TE Connectivity shareholders approve proposals at Special General Meeting

SCHAFFHAUSEN, Switzerland, June 12, 2024 /PRNewswire/ — The shareholders of TE Connectivity Ltd. (NYSE: TEL) approved each proposal presented at the June 12 Special General Meeting of shareholders. As a result, the company expects to complete the merger between TE Connectivity Ltd. and its wholly owned subsidiary, TE Connectivity plc, on or about Sept. 30, 2024, thereby changing the jurisdiction of organization of the company from Switzerland to Ireland. The merger will result in each shareholder of TE Connectivity Ltd. receiving one share of TE Connectivity plc, a company incorporated under the laws of Ireland, for each share of TE Connectivity Ltd. held immediately prior to the merger.

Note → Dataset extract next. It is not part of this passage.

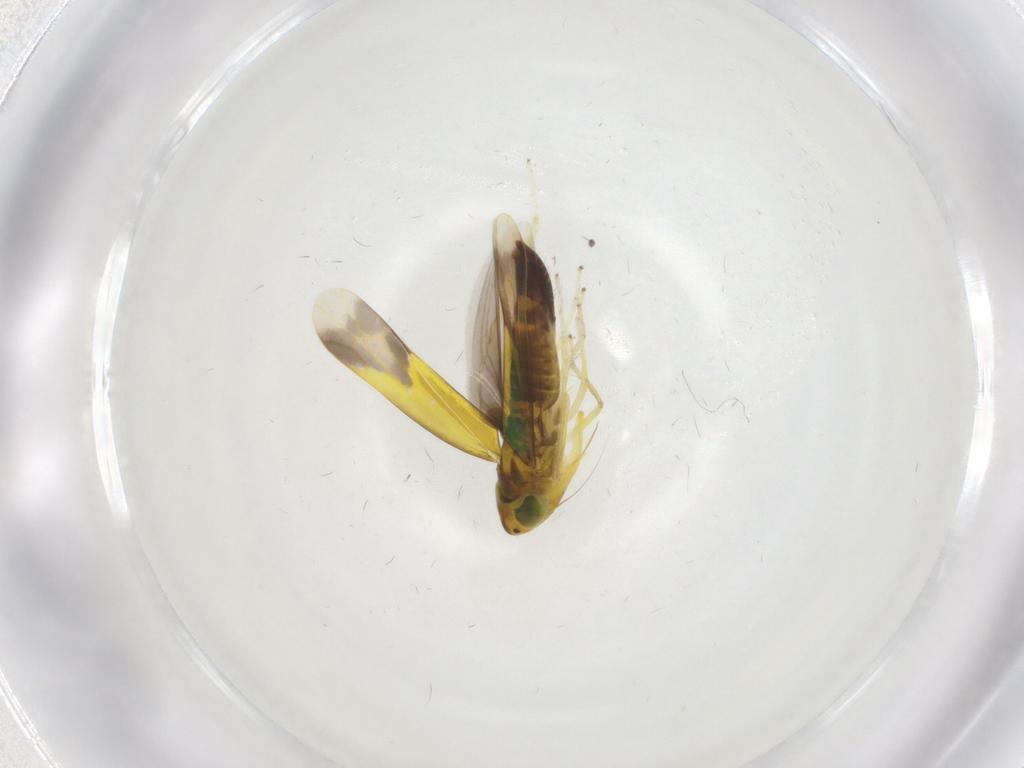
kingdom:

About TE Connectivity TE Connectivity Ltd. (NYSE: TEL) is a global industrial technology leader creating a safer, sustainable, productive, and connected future. Our broad range of connectivity and sensor solutions enable the distribution of power, signal and data to advance next-generation transportation, renewable energy, automated factories, data centers, medical technology and more. With more than 85,000 employees, including 8,000 engineers, working alongside customers in approximately 140 countries, TE ensures that EVERY CONNECTION COUNTS. Learn more at www.te.com and on LinkedIn, Facebook, WeChat, Instagram and X (formerly Twitter). 

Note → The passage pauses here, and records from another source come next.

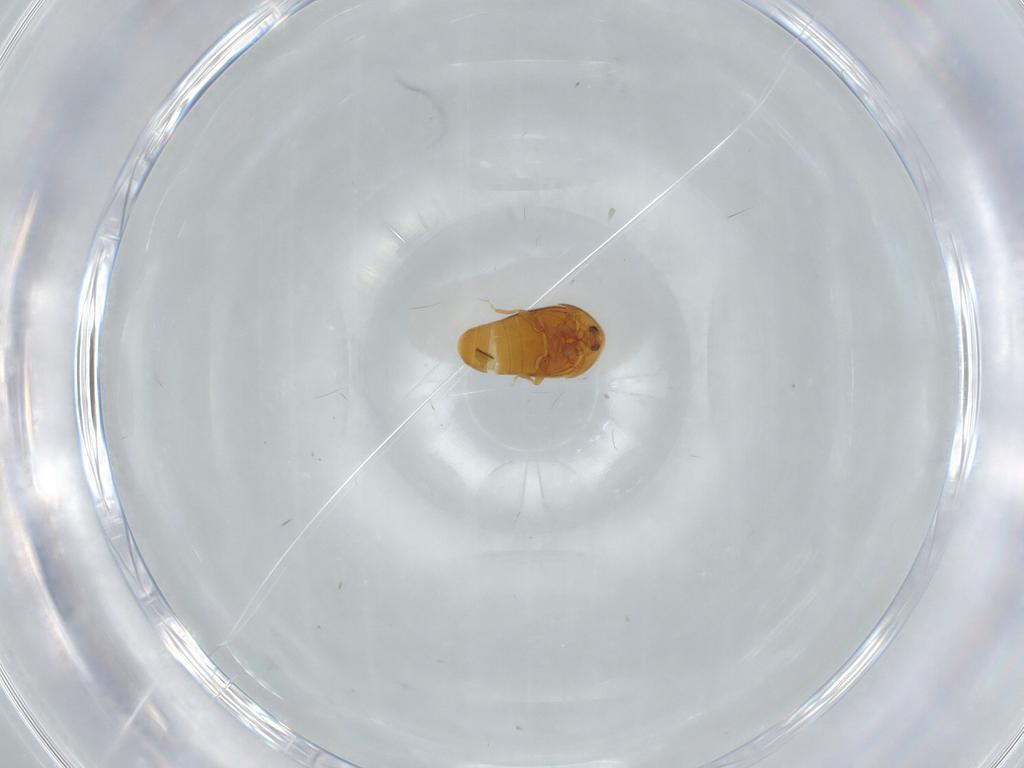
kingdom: Animalia
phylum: Arthropoda
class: Insecta
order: Coleoptera
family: Corylophidae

Forward-Looking StatementsThis release contains certain “forward-looking statements” within the meaning of the U.S. Private Securities Litigation Reform Act of 1995. These statements are based on management’s current expectations and are subject to risks, uncertainty and changes in circumstances, which may cause actual results, performance, financial condition or achievements to differ materially from anticipated results, performance, financial condition or achievements. All statements contained herein that are not clearly historical in nature are forward-looking and the words “anticipate,” “believe,” “expect,” “estimate,” “plan,” and similar expressions are generally intended to identify forward-looking statements. We have no intention and are under no obligation to update or alter (and expressly disclaim any such intention or obligation to do so) our forward-looking statements whether as a result of new information, future events or otherwise, except to the extent required by law. The forward-looking statements in this release include statements about the proposed change of its place of incorporation to Ireland, which are subject to risks, such as the risk that the change of place of incorporation might not be completed or, if completed, that the anticipated advantages might not materialize, as well as the risks that the price of TE Connectivity’s stock could decline and its position on stock exchanges and indices could change, and Irish corporate governance and regulatory schemes could prove different or more challenging than currently expected, and other risks described in TE’s definitive proxy statement filed with the U.S. Securities and Exchange Commission (SEC) on April 24, 2024. More detailed information about other risks and other factors that may affect TE is set forth in TE Connectivity Ltd.’s Annual Report on Form 10-K for the fiscal year ended Sept 29, 2023, as well as in our Quarterly Reports on Form 10-Q, Current Reports on Form 8-K and other reports filed by us with the SEC.